* ACTIVITY: Return every one of the lines below verbatim, leaving the pictures out of your answer.

* AVAILABLE DATA:
________________
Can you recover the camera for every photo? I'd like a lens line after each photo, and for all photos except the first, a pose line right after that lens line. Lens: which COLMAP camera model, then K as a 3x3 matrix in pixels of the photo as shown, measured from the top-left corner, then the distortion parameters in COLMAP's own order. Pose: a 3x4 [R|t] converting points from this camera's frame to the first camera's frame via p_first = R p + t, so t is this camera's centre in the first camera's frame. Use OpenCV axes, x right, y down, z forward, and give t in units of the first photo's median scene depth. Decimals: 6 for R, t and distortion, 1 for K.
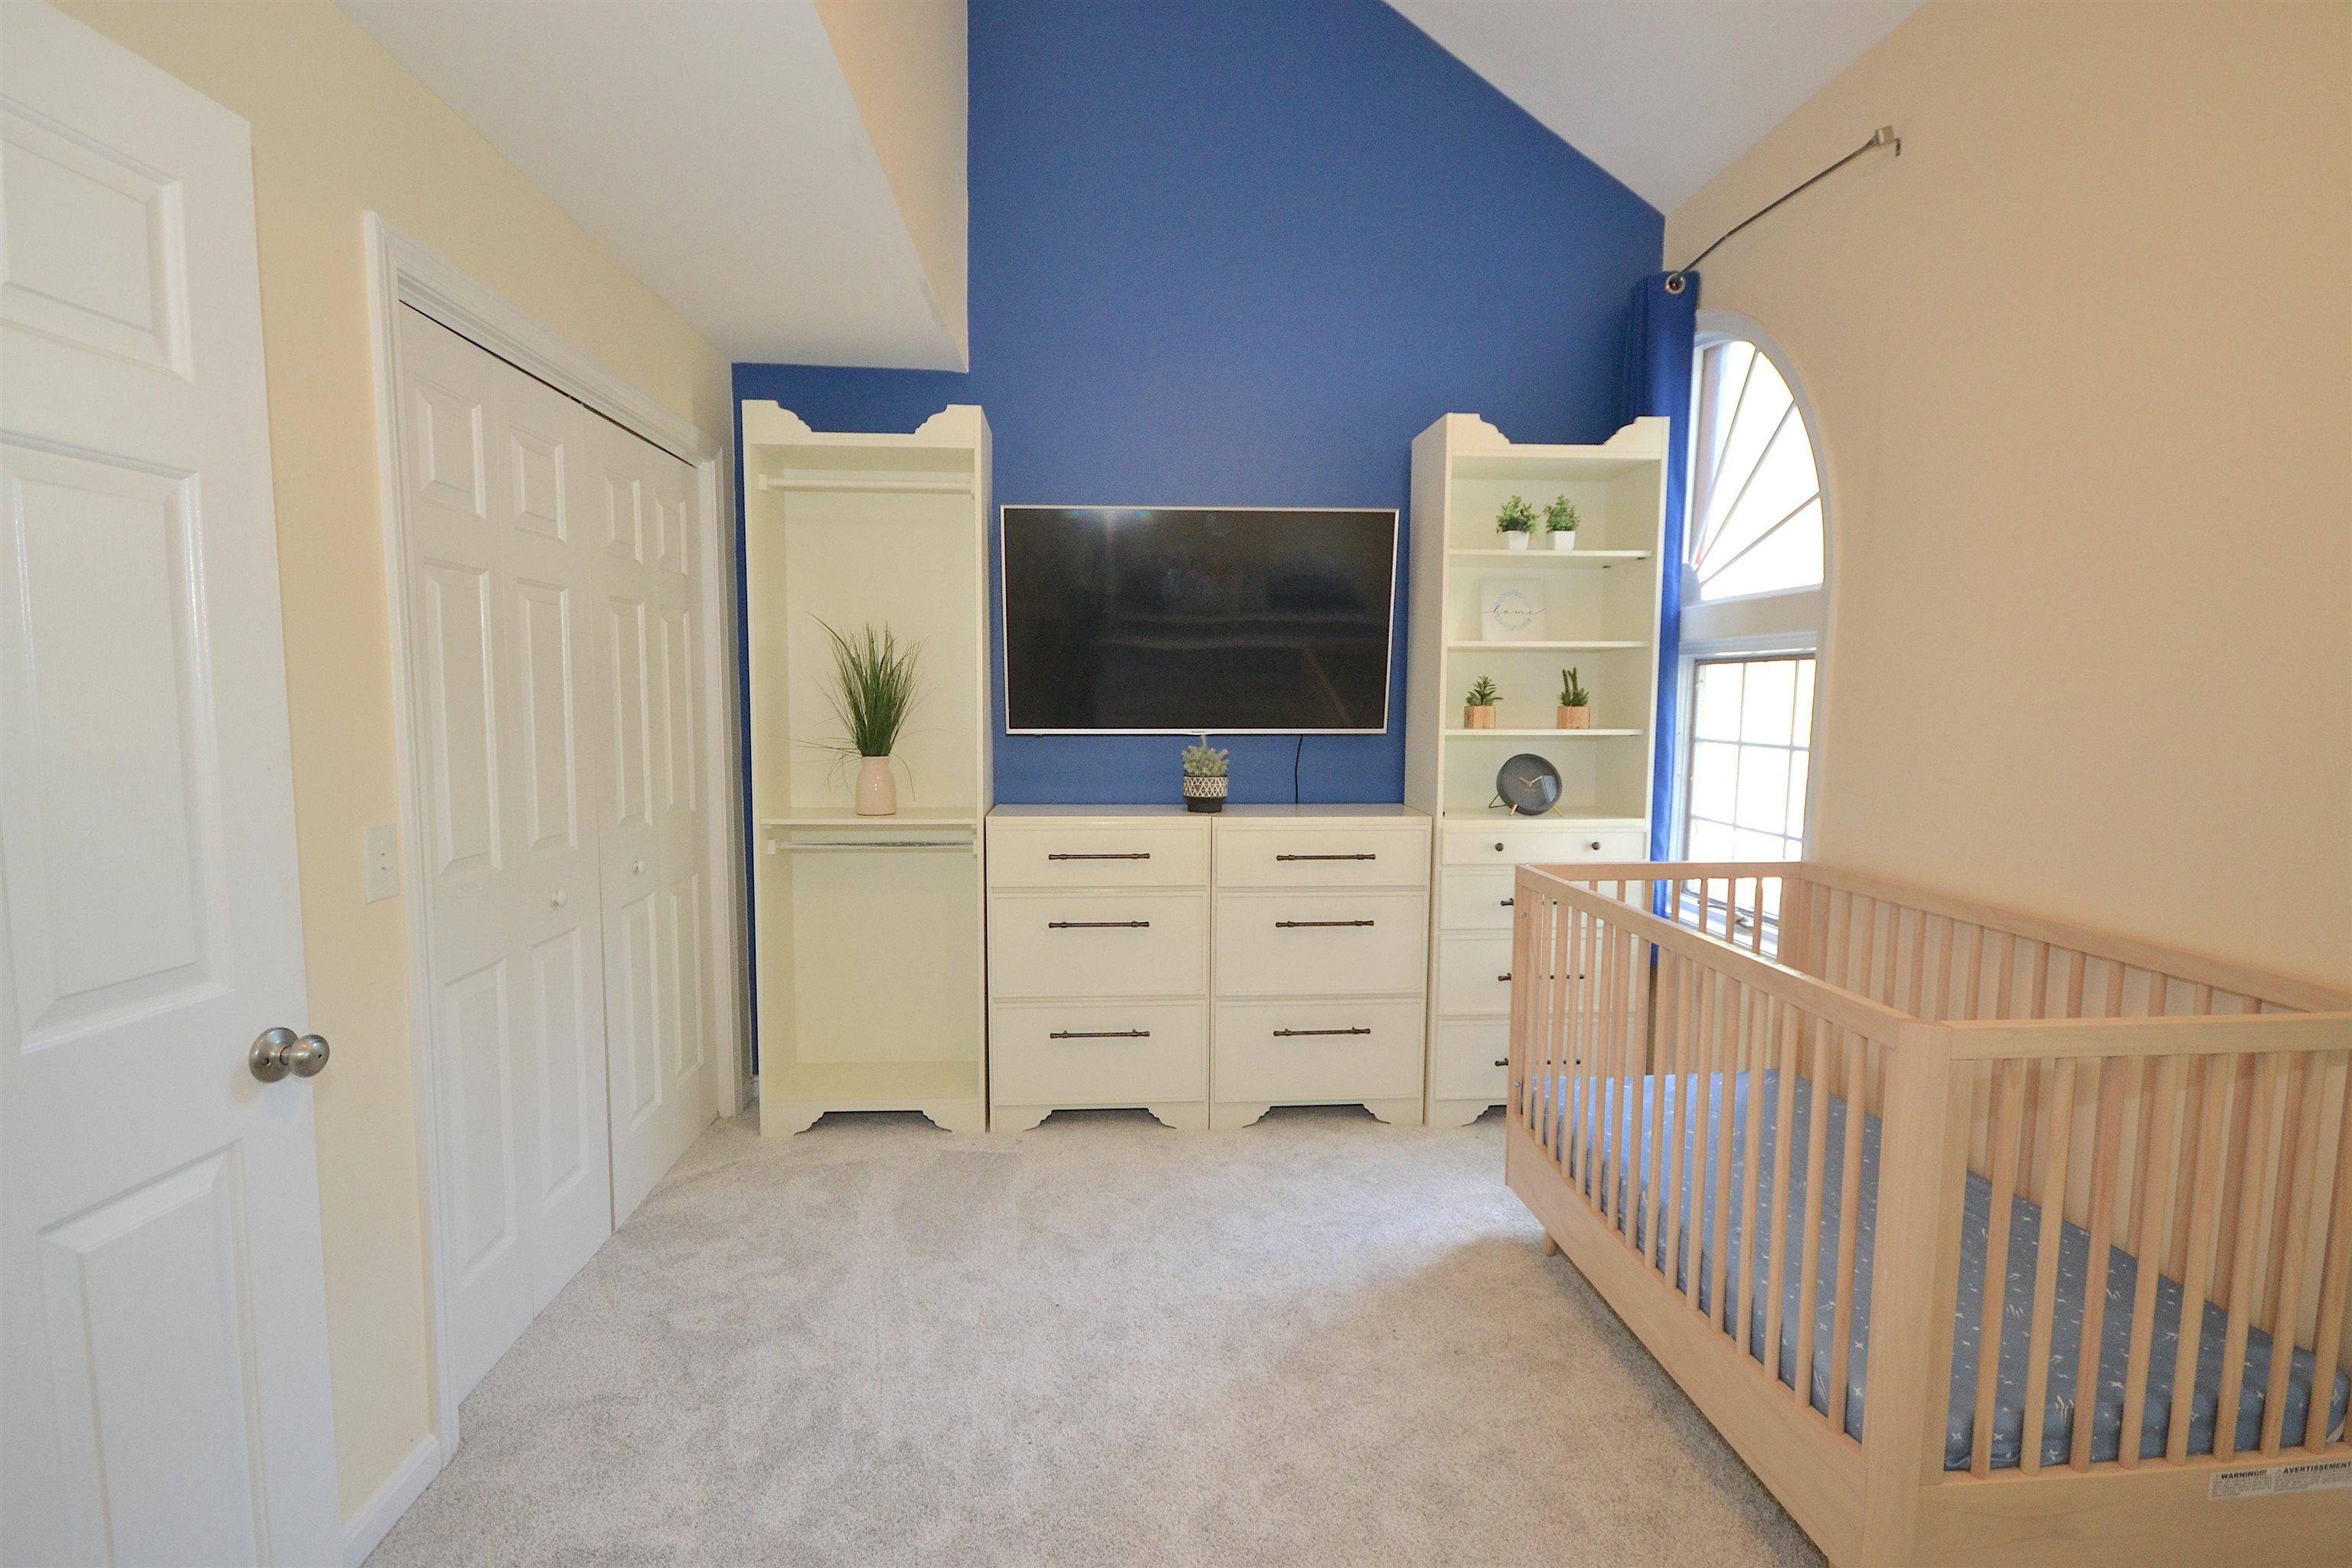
lens RADIAL K [[1084.2, 0, 1178.1], [0, 1084.2, 799.5], [0, 0, 1]] dist [0.003966, -0.005051]
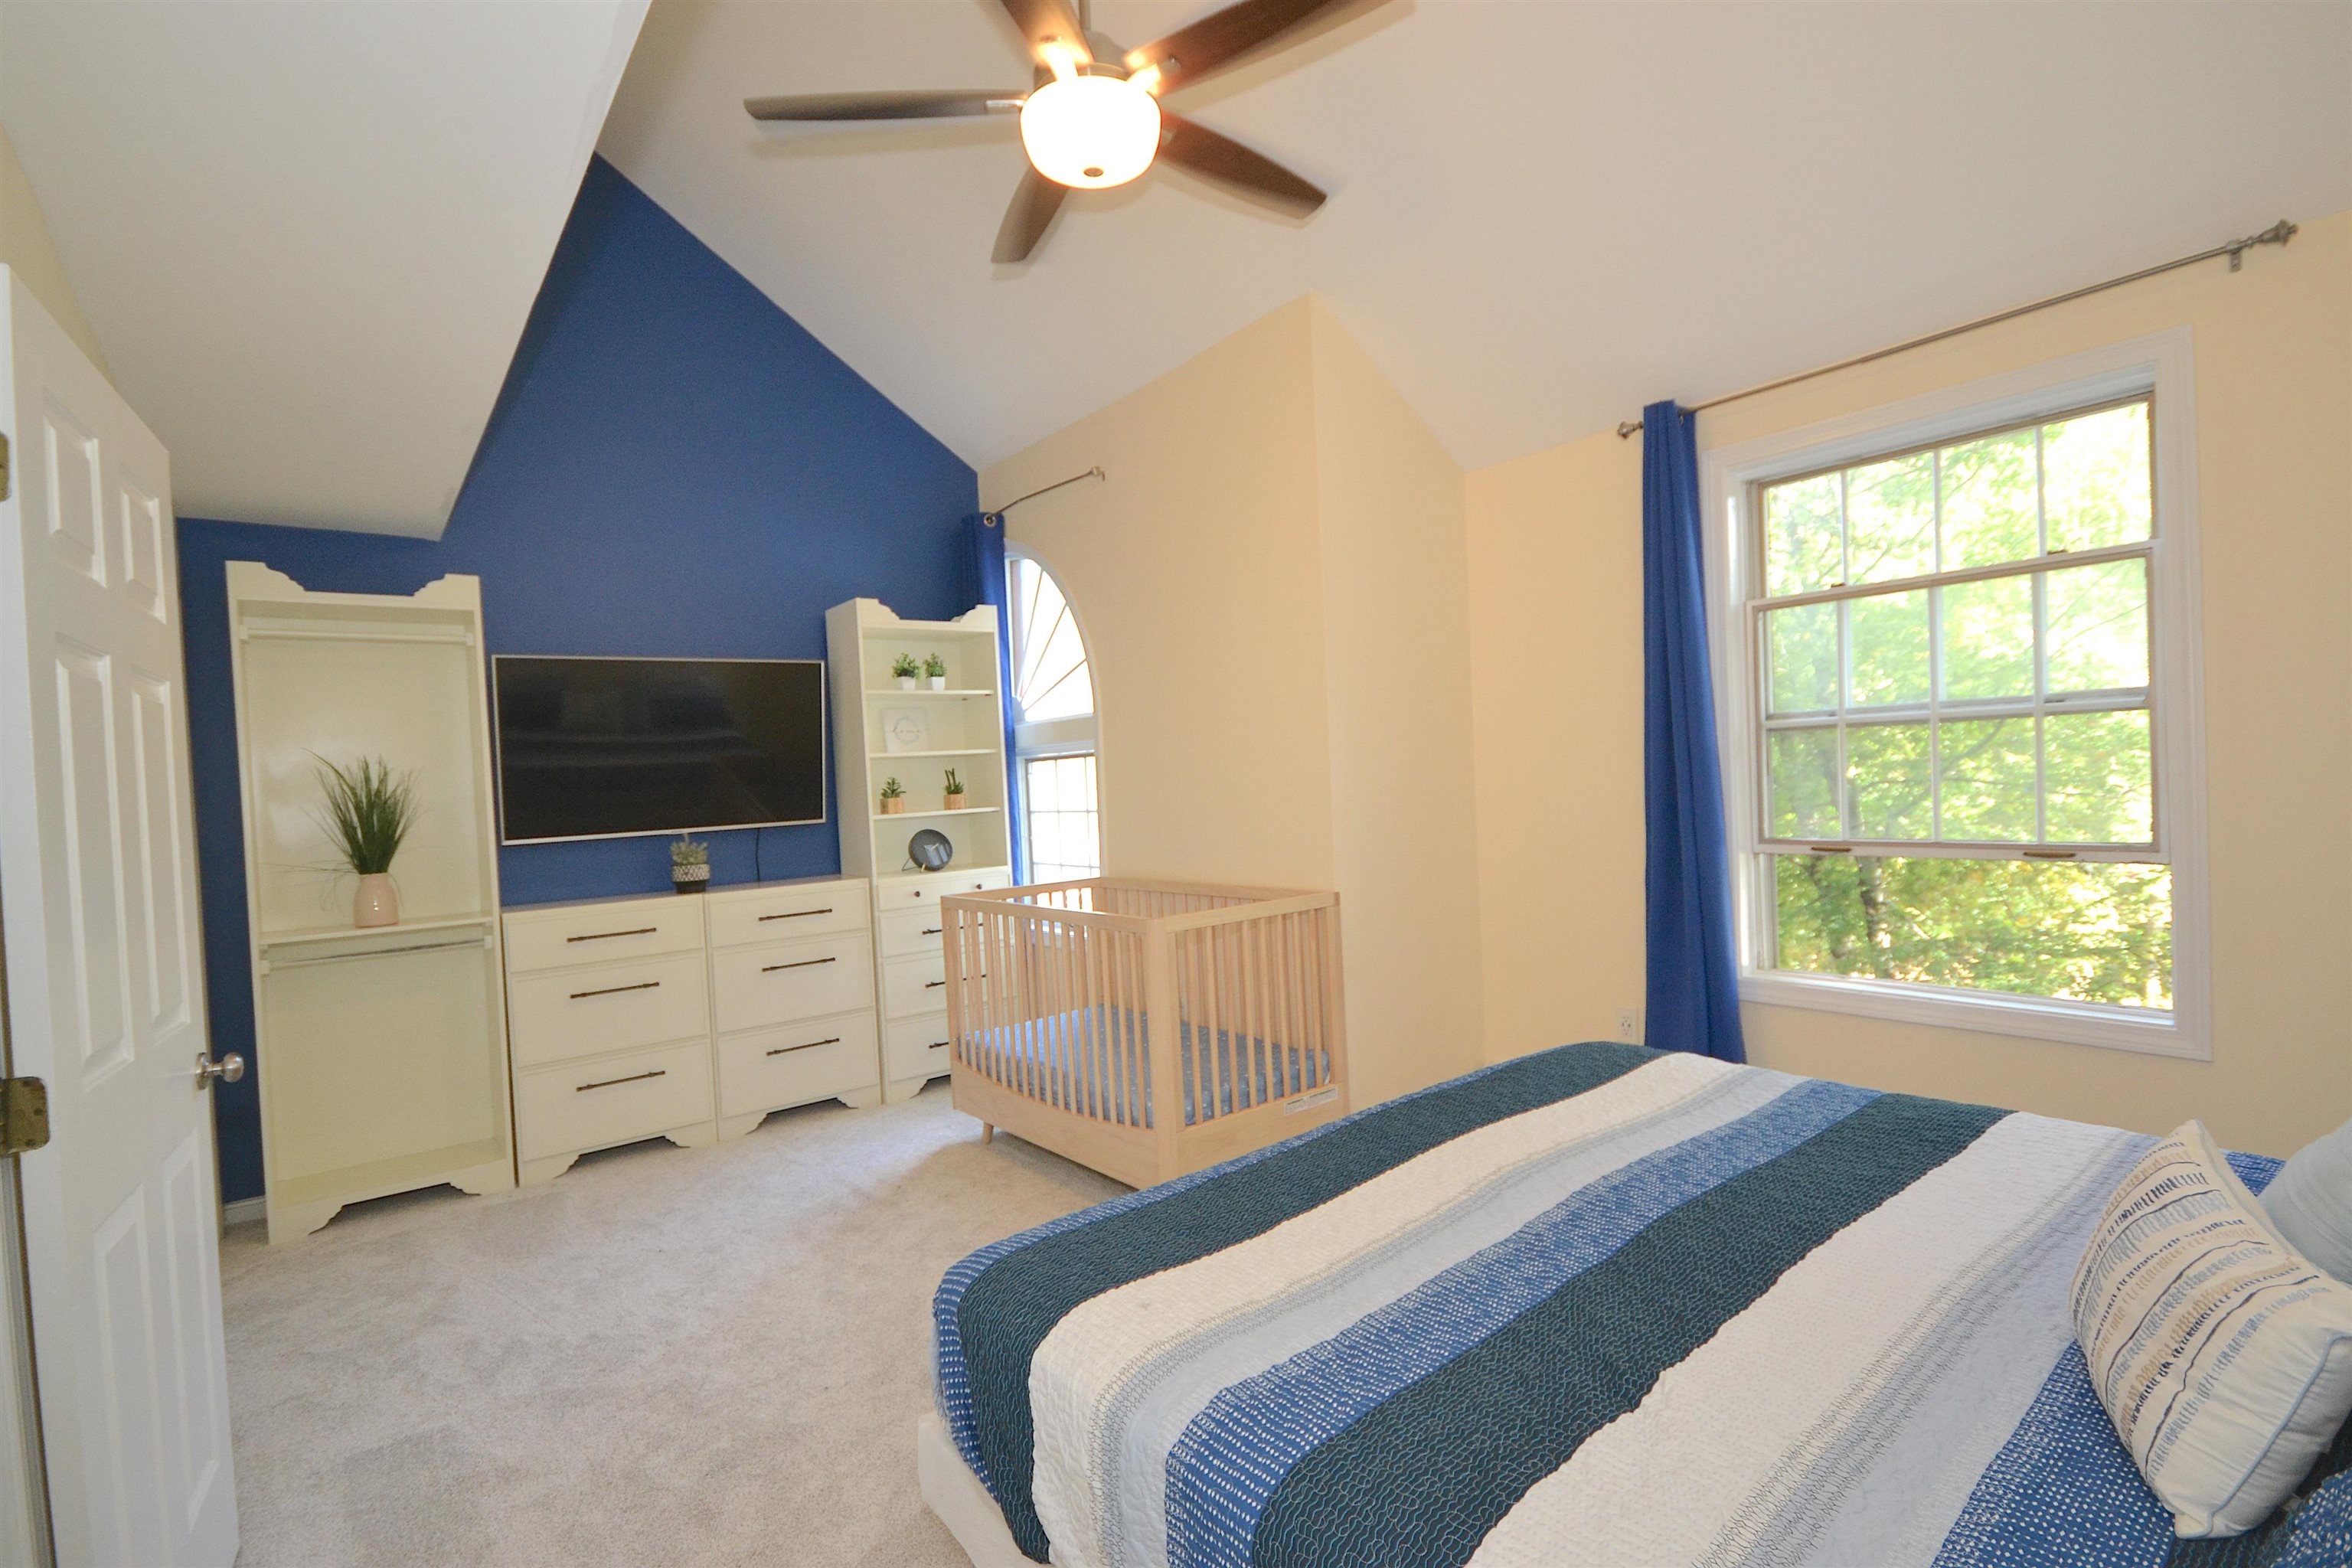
lens RADIAL K [[1121.9, 0, 1177.6], [0, 1121.9, 795.1], [0, 0, 1]] dist [0.006120, 0.000774]
pose [[0.824496, -0.057060, 0.562984, -0.251933], [0.113500, 0.991360, -0.065745, 0.051447], [-0.554368, 0.118105, 0.823849, -0.434132]]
________________
* TASK RESULT:
Can you recover the camera for every photo? I'd like a lens line after each photo, and for all photos except the first, a pose line right after that lens line. Lens: which COLMAP camera model, then K as a 3x3 matrix in pixels of the photo as shown, measured from the top-left corner, then the distortion parameters in COLMAP's own order. Pose: a 3x4 [R|t] converting points from this camera's frame to the first camera's frame via p_first = R p + t, so t is this camera's centre in the first camera's frame. Use OpenCV axes, x right, y down, z forward, and give t in units of the first photo's median scene depth. Decimals: 6 for R, t and distortion, 1 for K.
lens RADIAL K [[1084.2, 0, 1178.1], [0, 1084.2, 799.5], [0, 0, 1]] dist [0.003966, -0.005051]
lens RADIAL K [[1121.9, 0, 1177.6], [0, 1121.9, 795.1], [0, 0, 1]] dist [0.006120, 0.000774]
pose [[0.824496, -0.057060, 0.562984, -0.251933], [0.113500, 0.991360, -0.065745, 0.051447], [-0.554368, 0.118105, 0.823849, -0.434132]]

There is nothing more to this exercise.